[EXERCISE DIRECTIONS]
Copy the entries from the beginning through the line containing "Eigentum an Marken oder Software. Bei", inclusive, and change "Datenschutz" to "Vertragsrecht" while keeping everything else the same.

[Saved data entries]
------------------------

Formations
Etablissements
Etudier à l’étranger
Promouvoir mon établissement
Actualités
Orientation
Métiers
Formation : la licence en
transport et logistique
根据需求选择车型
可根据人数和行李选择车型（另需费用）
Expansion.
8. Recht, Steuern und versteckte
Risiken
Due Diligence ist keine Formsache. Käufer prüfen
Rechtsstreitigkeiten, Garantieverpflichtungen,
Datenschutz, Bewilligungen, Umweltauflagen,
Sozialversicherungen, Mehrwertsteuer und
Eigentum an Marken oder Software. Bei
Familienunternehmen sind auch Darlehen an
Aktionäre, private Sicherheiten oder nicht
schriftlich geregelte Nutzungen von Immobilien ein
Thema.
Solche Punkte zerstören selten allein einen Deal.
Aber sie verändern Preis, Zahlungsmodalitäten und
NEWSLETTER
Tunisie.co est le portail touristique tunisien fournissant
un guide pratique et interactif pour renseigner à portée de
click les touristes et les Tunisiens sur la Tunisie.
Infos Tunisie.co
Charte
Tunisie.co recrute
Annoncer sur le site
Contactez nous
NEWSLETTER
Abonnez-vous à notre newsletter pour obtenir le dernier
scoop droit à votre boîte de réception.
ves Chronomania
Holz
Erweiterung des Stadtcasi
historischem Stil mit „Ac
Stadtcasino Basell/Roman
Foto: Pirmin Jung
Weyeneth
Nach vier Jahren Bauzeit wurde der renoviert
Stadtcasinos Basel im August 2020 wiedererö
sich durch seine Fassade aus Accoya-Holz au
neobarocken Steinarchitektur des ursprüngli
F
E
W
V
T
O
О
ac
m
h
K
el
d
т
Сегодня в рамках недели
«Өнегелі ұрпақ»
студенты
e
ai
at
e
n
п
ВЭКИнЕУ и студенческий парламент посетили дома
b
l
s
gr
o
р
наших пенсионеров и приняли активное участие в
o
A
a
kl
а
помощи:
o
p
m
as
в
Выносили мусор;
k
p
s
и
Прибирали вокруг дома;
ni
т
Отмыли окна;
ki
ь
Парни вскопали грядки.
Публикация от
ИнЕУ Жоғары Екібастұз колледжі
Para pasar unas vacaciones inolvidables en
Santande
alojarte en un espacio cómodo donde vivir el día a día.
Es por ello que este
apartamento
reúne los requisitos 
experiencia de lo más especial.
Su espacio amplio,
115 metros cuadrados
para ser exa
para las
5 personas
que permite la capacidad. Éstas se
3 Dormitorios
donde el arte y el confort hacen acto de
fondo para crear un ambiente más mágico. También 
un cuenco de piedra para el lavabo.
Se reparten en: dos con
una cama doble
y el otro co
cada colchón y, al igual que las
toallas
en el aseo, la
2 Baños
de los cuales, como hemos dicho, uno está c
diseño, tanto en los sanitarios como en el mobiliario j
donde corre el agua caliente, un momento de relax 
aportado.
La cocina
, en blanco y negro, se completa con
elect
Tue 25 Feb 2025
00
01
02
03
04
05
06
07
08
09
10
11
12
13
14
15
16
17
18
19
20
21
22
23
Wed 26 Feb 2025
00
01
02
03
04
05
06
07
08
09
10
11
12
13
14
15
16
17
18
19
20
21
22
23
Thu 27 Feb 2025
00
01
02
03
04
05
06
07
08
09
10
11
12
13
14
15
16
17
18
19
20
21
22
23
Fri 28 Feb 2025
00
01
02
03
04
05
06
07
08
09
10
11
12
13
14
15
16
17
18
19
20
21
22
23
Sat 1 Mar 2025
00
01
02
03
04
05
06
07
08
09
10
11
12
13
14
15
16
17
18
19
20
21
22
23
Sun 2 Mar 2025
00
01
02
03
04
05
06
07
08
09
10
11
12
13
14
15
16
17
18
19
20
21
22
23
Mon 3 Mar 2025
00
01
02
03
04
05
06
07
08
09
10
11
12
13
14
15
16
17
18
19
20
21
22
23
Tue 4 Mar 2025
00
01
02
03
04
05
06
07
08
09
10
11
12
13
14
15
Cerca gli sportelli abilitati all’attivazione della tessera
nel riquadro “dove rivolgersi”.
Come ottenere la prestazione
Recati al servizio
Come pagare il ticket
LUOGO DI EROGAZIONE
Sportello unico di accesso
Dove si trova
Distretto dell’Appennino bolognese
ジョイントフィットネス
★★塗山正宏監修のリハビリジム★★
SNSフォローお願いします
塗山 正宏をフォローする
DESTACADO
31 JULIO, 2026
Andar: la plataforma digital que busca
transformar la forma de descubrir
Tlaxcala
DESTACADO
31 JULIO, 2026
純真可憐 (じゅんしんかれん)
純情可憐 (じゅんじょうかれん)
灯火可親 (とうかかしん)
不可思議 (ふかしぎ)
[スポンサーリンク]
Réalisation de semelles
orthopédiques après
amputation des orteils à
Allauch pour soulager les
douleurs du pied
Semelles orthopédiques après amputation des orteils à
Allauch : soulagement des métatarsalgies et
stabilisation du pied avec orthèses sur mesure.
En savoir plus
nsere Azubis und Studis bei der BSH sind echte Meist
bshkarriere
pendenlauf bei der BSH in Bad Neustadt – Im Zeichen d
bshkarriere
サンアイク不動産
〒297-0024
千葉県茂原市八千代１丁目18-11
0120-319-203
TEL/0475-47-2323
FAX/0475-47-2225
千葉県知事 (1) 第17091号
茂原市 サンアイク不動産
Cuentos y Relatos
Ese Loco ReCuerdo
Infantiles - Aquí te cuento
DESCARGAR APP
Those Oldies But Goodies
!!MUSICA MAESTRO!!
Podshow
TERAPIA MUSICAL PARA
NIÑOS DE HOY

------------------------

[SOLUTION FOR THIS TASK]
Formations
Etablissements
Etudier à l’étranger
Promouvoir mon établissement
Actualités
Orientation
Métiers
Formation : la licence en
transport et logistique
根据需求选择车型
可根据人数和行李选择车型（另需费用）
Expansion.
8. Recht, Steuern und versteckte
Risiken
Due Diligence ist keine Formsache. Käufer prüfen
Rechtsstreitigkeiten, Garantieverpflichtungen,
Vertragsrecht, Bewilligungen, Umweltauflagen,
Sozialversicherungen, Mehrwertsteuer und
Eigentum an Marken oder Software. Bei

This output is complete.